# Senior Golden El Paso Shelter



## jennretz (Jul 24, 2013)

I'm networking this senior golden who is currently at the El Paso shelter. I've reached out to Golden Retriever Rescue of El Paso.

https://www.facebook.com/Friends.of.Golden.Retrievers/posts/1377733202283486


Sent from my iPhone using Tapatalk


----------



## jennretz (Jul 24, 2013)

Sent from my iPhone using Tapatalk


----------



## puddles everywhere (May 13, 2016)

Ahhhh poor baby looks rough for 9, hope someone pulls him soon! It breaks my heart to see so many seniors in rescue. I know there are many valid reasons but can't help but think their biggest reason is because they got old. So sad, they still have love to give.


----------



## jennretz (Jul 24, 2013)

puddles everywhere said:


> Ahhhh poor baby looks rough for 9, hope someone pulls him soon! It breaks my heart to see so many seniors in rescue. I know there are many valid reasons but can't help but think their biggest reason is because they got old. So sad, they still have love to give.
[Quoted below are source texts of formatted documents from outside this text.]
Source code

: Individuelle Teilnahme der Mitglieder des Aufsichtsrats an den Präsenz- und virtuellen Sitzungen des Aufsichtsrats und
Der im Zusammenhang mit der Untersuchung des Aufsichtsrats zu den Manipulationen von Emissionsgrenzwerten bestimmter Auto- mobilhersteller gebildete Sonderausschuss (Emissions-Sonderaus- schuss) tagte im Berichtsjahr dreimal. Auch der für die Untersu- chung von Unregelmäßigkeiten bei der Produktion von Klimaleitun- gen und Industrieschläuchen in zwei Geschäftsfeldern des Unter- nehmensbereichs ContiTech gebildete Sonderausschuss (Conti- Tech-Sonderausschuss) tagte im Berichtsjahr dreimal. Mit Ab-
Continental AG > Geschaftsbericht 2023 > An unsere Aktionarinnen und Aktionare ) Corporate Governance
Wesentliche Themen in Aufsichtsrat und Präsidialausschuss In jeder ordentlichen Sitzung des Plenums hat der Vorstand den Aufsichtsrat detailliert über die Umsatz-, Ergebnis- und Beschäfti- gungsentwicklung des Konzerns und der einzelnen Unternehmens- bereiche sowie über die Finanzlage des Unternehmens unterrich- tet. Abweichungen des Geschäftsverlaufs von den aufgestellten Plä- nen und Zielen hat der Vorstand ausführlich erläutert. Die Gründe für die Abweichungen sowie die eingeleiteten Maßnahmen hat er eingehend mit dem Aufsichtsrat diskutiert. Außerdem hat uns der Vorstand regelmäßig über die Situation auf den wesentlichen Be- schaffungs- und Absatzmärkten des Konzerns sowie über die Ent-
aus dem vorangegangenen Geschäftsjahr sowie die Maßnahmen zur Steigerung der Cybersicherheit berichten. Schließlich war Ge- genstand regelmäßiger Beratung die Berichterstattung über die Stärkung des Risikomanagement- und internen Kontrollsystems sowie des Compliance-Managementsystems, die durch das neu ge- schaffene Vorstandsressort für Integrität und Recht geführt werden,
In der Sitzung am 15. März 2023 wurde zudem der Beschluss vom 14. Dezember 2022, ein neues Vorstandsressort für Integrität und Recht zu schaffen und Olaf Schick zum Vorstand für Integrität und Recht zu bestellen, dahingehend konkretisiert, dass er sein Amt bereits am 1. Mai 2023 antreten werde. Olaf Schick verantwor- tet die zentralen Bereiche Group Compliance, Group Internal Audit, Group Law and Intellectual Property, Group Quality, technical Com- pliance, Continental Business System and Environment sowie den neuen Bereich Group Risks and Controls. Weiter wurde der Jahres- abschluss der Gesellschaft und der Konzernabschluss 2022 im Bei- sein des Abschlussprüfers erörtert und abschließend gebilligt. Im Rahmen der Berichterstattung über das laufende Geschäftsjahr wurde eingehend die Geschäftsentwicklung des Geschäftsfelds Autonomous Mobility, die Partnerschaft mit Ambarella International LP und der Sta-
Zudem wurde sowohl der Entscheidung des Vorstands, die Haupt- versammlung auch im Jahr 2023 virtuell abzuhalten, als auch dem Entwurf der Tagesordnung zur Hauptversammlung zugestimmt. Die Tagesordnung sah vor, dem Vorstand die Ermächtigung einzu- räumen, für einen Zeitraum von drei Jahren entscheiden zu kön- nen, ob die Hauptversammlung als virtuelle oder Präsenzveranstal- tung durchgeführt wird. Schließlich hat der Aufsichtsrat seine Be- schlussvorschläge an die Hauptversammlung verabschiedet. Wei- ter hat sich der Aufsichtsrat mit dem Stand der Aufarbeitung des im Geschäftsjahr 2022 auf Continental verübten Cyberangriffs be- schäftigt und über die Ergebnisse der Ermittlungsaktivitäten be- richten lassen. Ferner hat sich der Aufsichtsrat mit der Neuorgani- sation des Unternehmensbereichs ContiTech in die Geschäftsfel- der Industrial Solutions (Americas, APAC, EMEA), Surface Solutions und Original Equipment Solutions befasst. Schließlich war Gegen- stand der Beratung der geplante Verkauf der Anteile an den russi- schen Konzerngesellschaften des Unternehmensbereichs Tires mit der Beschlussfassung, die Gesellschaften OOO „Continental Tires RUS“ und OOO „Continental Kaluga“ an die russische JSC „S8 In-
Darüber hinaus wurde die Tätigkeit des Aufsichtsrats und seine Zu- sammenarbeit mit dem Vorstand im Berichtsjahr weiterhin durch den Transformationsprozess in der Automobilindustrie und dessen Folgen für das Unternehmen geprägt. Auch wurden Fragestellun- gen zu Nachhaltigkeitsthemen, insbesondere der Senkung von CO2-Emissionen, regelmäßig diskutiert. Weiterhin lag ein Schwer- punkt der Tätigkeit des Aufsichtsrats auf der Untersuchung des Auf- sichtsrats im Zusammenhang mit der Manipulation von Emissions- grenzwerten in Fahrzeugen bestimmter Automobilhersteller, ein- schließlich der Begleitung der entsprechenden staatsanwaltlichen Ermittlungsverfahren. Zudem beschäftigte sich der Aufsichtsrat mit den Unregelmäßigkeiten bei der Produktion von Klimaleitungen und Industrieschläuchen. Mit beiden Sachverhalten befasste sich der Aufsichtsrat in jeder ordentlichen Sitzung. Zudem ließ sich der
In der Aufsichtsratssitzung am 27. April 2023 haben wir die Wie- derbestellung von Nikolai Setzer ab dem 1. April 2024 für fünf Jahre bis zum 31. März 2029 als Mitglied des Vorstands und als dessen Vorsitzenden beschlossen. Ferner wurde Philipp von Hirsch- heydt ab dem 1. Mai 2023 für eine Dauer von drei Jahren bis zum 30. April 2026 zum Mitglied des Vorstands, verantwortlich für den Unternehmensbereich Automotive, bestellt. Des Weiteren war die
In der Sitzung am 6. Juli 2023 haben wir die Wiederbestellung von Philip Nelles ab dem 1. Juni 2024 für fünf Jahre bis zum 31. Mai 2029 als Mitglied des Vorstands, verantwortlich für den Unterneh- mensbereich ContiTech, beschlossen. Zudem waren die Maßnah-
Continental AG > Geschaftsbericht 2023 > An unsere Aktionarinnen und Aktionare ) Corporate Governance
It would have been better if they had given him to a rescue versus the shelter :-(


----------



## puddles everywhere (May 13, 2016)

Very true. Not sure how it works there, in the Dallas / Ft. Worth area the rescues don't do intakes from people. They pull them from kill shelters but gratefully most animal control places are very close with all the rescues and do a pretty good job finding one for the sweet dogs. Even the humane society sucks, they take them in but put them down unless they are deemed adoptable. Sadly they started "selling" their dogs. If they happen to have what looks to be a pure bred the adoption fee is 3 times what the regular fee is. 
The city of Ft. Worth partnered with PetSmart charities and works really hard with the rescue groups. Their fee is only $49. and that includes spay/neuter/shots/city license/microchip and do not charge more for pure bred dogs. Rescue is very overwhelmed in the N TX area, people seem to take the position that dogs/cats/horses & bunnies are disposable. 
I lived in the same place for over 30 yrs and people knew I took in strays. I gave up trying to keep track of all the pets that were dumped on my door step. It's really sad. LOL I wonder if the new owner has had any surprises arrive?


----------



## jennretz (Jul 24, 2013)

I didn't know that about Texas shelters. Seems backwards somehow but they must have a reason...


Sent from my iPhone using Tapatalk


----------



## jennretz (Jul 24, 2013)

He was returned to owner


Sent from my iPhone using Tapatalk


----------



## puddles everywhere (May 13, 2016)

That's wonderful! I just love happy endings.


----------